I like it burns great in the NCH -30 good heat smells good, I have a cord of locust but I have to tell ya the wife hates the odor it gives off


----------



## Rebelduckman (Jan 23, 2015)

Firewood Bandit said:


> I am kind of an snob as the worst wood I'll sell is red oak followed by white oak and hickory.
> 
> The problem is a landowner who has given me access to cut ANY OAK that is not marketable timber has a large hackberry in his yard and wants it gone.  I told him I would gladly cut it up and dispose of the brush but am not wild about the wood.
> 
> ...



I burned about 1/3 cord earlier this year. Burned good for me. Burned about like cherry and split fairly easy for me but the tree was pretty straight


----------



## Firewood Bandit (Jan 23, 2015)

Thanks that's good to know.  It's on super flat land 100' away from the driveway and nothing to get in the way when dropping it.


----------



## bioman (Jan 23, 2015)

It's good firewood, not as good as some but better than others. I don't look for it,but if it's in my way, I'll take it.


----------



## PA. Woodsman (Jan 23, 2015)

bioman said:


> It's good firewood, not as good as some but better than others. I don't look for it,but if it's in my way, I'll take it.

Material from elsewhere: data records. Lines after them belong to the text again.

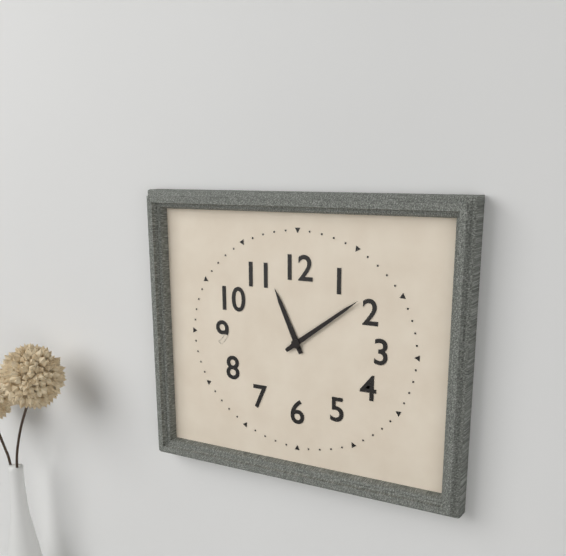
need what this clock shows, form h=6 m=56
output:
h=11 m=9
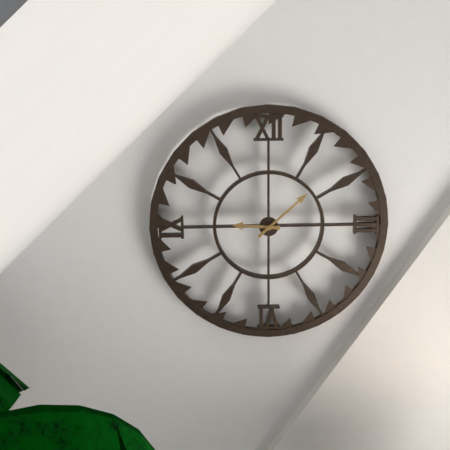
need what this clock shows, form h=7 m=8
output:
h=9 m=8
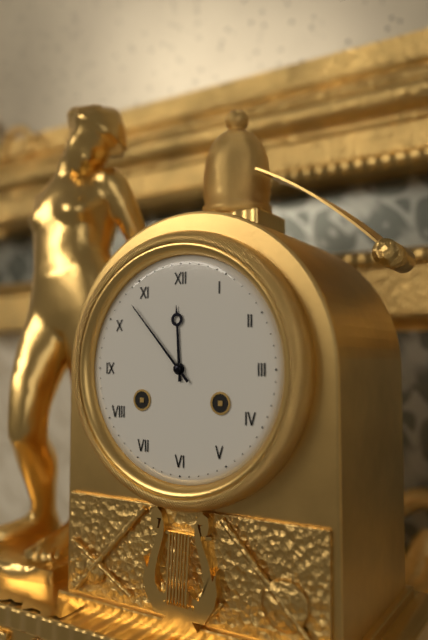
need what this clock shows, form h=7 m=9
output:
h=11 m=53
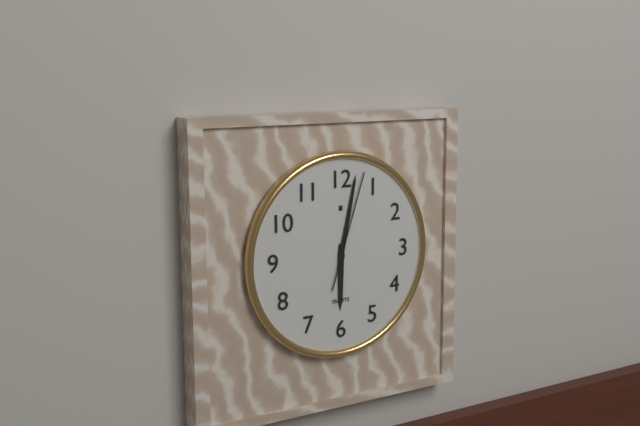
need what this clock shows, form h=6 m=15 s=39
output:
h=6 m=2 s=3
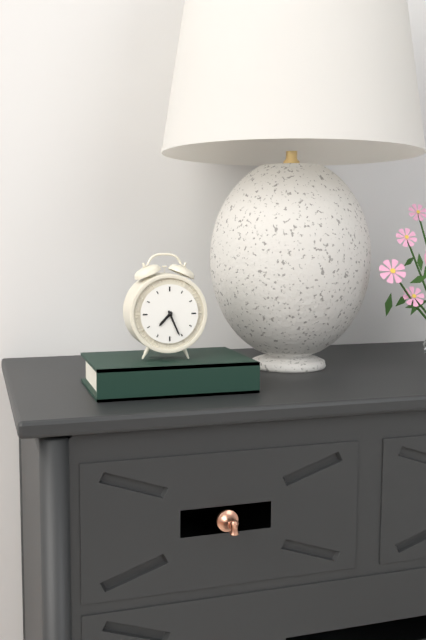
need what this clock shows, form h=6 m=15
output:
h=7 m=26
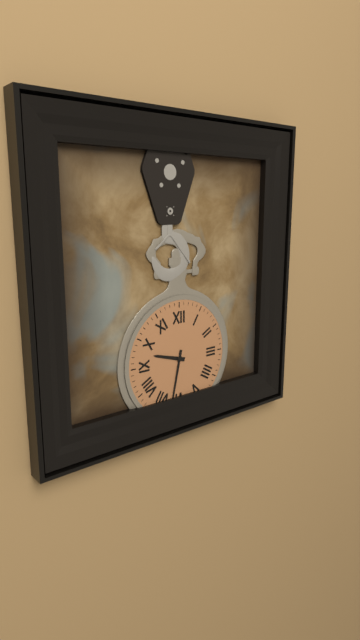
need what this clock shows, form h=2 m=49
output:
h=9 m=32
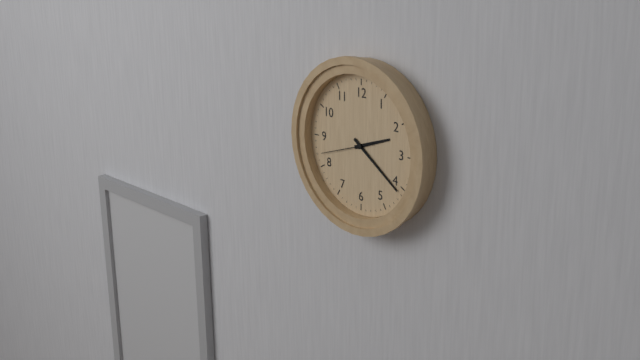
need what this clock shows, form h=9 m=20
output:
h=2 m=21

That sums it up real well!


----------



## Firefighter938 (Jan 23, 2015)

I like it. Should be good to go by this time next year. It does have a nice smell. Sometimes the trunks are hollow.


----------



## ewlsey (Jan 23, 2015)

I burn a lot of it. The nasty crooked stuff can be a real bear to split by hand. It's like Elm that way. Straight stuff is pretty easy.

It's like Silver Maple, but with a few more BTUs. It rot quickly, so you have to keep it under a roof once it dries out.

Hackberry is kind of like a weed. It grows quickly and fills up ditches and fence rows. I get tons of it from farmers. You snobs can have your Oak and Hickory. I like my weeds: Hedge, Hackberry, Honey Locust, and Mulberry.


----------



## Pennsyltucky Chris (Jan 24, 2015)

ewlsey said:


> Hackberry is kind of like a weed. It grows quickly and fills up ditches and fence rows. I get tons of it from farmers. You snobs can have your Oak and Hickory. I like my weeds: Hedge, Hackberry, Honey Locust, and Mulberry.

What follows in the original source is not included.